Ladies and Gents,
Every now and then something unusual comes along. This was one of those weeks.
Some time ago Matt purchased a Type 65 Norman. He had weighed the bare supercharger, and came up with a very low number – 10.8kg. This sounded a bit funny to me, as Gary’s Type 65 was a hell of a lot heavier – 20.5kg with the carb hanging off it.
The Type 65's were made in four different formats:
a) Air-cooled Standard models, having a cast iron finned casing and a steel rotor.
b) Water-cooled Standard models, having a cast iron casing with a water jacket welded on, and a steel rotor.
c) Lightweight models (LW), which change to an aluminium casings (cast iron or steel lined), having an integral cast water jacket yet retained the steel rotor.
d) Super Lightweight (sometimes labelled as Super-Lite), having aluminium casings, tufftrided cast iron or steel liners and a lightened tufftrided steel rotor. The Super Light Weight rotors were made from steel, initially milled from a billet, then with steel flat bar electric stick welded in place with the whole assembly then machined… no small task! A kerosene-fired forge (with a Type 45 supercharger blowing air through it) was then used to heat treat (normalize) the rotors (I own that Type 45 forge blower

). A Super Light Weight rotor, in an early Type 65 casing, is illustrated in Eldred's Supercharge! booklet:
In an advertising brochure, Eldred listed the Type 65 Standard models as weighing 25kg, the Lightweight models as weighing 16kg, and the Super Lightweight as weighing 13kg.
Gary's Type 65 is a Lightweight model, and weighs 20.5kg with the carb and drive pulley on. Eldred reckoned it should weigh 16kg, not 20.5kg. There is perhaps a kilo or two in the carb and manifold, so close enough.
What caught my attention about Matt’s is that it weighs 10.8kg. Allow a few kilos (as per Gary's) would suggest that the machine may have be a Super Lightweight, with the funky rotor.
Some mechanical investigations by Matt shows something cool – his Norman has an aluminium rotor, with the bare rotor weighing in at 5.6kg. Ian’s standard steel Type 65 rotor weighs 9.6kg - 4kg more than Matt's.
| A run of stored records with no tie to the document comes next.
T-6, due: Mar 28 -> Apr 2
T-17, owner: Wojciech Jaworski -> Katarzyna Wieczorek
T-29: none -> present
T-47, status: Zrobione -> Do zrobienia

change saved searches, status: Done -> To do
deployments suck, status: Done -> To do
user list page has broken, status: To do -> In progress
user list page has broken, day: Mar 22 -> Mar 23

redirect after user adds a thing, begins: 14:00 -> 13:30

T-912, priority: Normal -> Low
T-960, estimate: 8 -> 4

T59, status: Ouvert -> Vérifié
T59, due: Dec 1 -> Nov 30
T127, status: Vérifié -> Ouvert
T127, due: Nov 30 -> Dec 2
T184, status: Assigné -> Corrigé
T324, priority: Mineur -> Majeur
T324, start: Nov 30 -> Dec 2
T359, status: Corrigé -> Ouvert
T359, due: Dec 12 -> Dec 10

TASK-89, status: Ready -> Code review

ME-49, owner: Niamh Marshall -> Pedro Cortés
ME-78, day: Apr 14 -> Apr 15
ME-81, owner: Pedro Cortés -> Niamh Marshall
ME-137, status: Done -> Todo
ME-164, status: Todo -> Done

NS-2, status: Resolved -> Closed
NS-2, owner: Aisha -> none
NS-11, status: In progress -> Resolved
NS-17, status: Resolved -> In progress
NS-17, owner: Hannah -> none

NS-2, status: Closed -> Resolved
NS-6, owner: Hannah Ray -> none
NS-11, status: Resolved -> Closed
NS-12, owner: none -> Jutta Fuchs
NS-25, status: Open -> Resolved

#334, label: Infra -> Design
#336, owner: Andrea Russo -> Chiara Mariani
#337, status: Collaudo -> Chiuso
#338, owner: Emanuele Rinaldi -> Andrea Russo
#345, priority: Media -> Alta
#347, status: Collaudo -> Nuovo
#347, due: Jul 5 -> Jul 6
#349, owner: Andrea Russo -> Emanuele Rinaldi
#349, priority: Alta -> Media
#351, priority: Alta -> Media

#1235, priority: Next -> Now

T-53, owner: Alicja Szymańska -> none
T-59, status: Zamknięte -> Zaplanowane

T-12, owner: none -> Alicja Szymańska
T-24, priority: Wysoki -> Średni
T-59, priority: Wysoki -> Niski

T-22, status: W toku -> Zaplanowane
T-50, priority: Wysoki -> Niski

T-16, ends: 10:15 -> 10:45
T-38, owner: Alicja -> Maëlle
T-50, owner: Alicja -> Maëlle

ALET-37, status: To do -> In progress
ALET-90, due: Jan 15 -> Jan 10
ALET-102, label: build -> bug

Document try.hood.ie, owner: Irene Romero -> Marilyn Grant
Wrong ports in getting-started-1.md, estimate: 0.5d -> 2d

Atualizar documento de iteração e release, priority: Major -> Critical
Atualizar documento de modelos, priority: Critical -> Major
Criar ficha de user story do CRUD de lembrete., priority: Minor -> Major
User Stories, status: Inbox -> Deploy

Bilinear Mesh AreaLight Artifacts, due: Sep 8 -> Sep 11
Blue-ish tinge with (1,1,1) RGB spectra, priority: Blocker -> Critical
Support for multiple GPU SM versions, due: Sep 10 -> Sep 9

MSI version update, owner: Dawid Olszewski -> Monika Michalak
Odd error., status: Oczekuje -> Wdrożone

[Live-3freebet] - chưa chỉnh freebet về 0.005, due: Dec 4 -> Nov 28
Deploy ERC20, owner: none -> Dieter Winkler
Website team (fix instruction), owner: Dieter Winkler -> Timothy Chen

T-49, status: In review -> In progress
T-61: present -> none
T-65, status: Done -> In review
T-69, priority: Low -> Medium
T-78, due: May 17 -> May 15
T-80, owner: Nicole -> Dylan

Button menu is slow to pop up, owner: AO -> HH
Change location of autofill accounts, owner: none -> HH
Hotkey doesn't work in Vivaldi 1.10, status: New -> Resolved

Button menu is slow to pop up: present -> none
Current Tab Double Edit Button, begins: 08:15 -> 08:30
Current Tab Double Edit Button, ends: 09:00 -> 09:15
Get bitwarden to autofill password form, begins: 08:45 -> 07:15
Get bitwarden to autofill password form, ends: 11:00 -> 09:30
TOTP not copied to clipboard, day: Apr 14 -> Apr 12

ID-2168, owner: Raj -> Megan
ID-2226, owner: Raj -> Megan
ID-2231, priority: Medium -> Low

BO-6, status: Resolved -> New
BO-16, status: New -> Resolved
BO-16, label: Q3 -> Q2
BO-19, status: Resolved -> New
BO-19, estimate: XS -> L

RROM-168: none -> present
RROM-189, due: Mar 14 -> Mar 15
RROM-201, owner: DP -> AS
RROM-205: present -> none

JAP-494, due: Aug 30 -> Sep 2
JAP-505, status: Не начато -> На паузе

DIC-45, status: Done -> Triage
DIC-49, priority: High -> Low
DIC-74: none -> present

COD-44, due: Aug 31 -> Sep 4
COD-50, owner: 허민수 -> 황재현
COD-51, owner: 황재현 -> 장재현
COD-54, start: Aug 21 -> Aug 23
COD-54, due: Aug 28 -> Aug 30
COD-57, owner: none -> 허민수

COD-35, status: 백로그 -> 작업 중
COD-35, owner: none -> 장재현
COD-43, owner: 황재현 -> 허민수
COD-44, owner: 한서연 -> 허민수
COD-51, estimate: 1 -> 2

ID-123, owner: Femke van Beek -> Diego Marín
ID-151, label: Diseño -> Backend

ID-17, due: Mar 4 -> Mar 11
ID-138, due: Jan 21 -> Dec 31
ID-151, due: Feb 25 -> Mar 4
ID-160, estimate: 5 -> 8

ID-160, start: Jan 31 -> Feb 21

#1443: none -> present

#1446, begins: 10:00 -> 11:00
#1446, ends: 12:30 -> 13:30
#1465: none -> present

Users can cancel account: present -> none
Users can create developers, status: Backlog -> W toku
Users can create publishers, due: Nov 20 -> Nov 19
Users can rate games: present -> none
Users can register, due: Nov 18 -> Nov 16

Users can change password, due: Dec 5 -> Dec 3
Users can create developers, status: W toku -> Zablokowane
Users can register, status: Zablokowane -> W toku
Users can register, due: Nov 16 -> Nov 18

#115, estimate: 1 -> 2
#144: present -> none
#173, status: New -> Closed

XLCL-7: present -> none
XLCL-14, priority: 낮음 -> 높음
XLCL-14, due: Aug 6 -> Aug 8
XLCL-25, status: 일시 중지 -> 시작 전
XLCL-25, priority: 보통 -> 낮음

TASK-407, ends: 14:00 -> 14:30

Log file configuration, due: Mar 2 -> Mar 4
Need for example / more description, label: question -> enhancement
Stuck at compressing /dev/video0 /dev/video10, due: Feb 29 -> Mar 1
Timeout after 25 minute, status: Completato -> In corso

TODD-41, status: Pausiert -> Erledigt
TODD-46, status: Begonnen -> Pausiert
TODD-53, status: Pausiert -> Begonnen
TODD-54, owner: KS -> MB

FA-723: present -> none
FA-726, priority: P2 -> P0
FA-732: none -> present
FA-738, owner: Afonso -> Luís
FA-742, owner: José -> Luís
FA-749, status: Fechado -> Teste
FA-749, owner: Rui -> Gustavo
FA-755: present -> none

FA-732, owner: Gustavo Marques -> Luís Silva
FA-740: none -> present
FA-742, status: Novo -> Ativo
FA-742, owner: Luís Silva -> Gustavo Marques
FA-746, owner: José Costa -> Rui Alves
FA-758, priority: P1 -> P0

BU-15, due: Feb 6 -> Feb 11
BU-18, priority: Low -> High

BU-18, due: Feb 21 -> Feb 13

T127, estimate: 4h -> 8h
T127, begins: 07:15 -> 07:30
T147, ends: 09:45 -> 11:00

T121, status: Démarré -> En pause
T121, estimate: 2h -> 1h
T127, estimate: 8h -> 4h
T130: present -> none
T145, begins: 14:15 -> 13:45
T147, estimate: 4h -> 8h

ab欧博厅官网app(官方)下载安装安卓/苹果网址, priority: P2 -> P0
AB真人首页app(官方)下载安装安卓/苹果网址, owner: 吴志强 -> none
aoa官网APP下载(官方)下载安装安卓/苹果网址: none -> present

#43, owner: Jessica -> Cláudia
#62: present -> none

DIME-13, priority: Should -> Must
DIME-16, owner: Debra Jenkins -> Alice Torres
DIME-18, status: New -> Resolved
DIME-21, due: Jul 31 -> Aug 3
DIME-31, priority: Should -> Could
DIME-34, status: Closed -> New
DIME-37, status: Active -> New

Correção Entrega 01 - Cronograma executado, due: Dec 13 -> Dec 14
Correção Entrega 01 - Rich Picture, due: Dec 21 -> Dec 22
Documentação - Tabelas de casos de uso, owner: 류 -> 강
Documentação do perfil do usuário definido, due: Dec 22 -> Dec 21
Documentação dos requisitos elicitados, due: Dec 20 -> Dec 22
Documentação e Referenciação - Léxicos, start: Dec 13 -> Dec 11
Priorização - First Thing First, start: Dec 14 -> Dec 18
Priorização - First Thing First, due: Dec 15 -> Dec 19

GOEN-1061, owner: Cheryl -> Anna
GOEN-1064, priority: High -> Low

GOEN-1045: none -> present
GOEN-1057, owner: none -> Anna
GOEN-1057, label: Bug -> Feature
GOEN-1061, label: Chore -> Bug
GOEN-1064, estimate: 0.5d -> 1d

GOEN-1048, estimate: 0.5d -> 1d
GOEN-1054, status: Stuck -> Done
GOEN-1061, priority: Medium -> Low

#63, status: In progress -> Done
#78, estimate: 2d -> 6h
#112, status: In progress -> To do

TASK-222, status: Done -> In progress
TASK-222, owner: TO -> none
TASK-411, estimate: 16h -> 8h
Matt’s ally rotor, shown below, is the only ally Norman rotor I have seen (other than the later 3-vane ones made by Mike), as almost all Eldred’s are steel.
The ally rotors are noted in a number of places:
From the Blow! For Go article, Australian Hot Rod November 1966:
“Eldred has made up several in forged aluminium on special requests but says that a considerable amount of research has proved conclusively that the steel rotor has up to eight times the life of it’s alumium counterpart, so steel it is”.
From the Blowers for Holdens! article, The Australian Hot Rodding Review January 1967:
"The new series has steel vanes rather than the previous alloy, to cut down the wear factor"
From the GO! With Safety brochure:
"The steel rotor is used in preference to an aluminium one as it's wearing qualities are very much superior. Naturally, it is heavier, but because of its comparatively small diameter the additional weight is of little disadvantage when accelerating."
From a Pricelist, June 30th 1968:
Owing to the poor wearing qualities aluminium rotors will not be supplied with any of these units. The 'Tufftrided' steel rotor is only fractionally heavier than aluminium and has at least 12 times the life".
From Eldred's Supercharge!:
"This type of supercharger has also got a bad name as many of them are made with aluminium rotors, both for reasons of lightness and of cost. Unfortunately this material has very poor wearing qualities as well as causing high frictional loads. The steel rotor has almost eight times the life of its aluminium counterpart and involves much less friction. Also the steel rotor can be nitrided by a new low temperature process which more than doubles the life again, as well as increasing the resistance to fatigue stresses. The steel rotor can be made almost as light as aluminium by a rather complex machining process."
All up Matt has a pretty unique, very early rotor.
Cheers,
Harv (deputy apprentice Norman supercharger fiddler).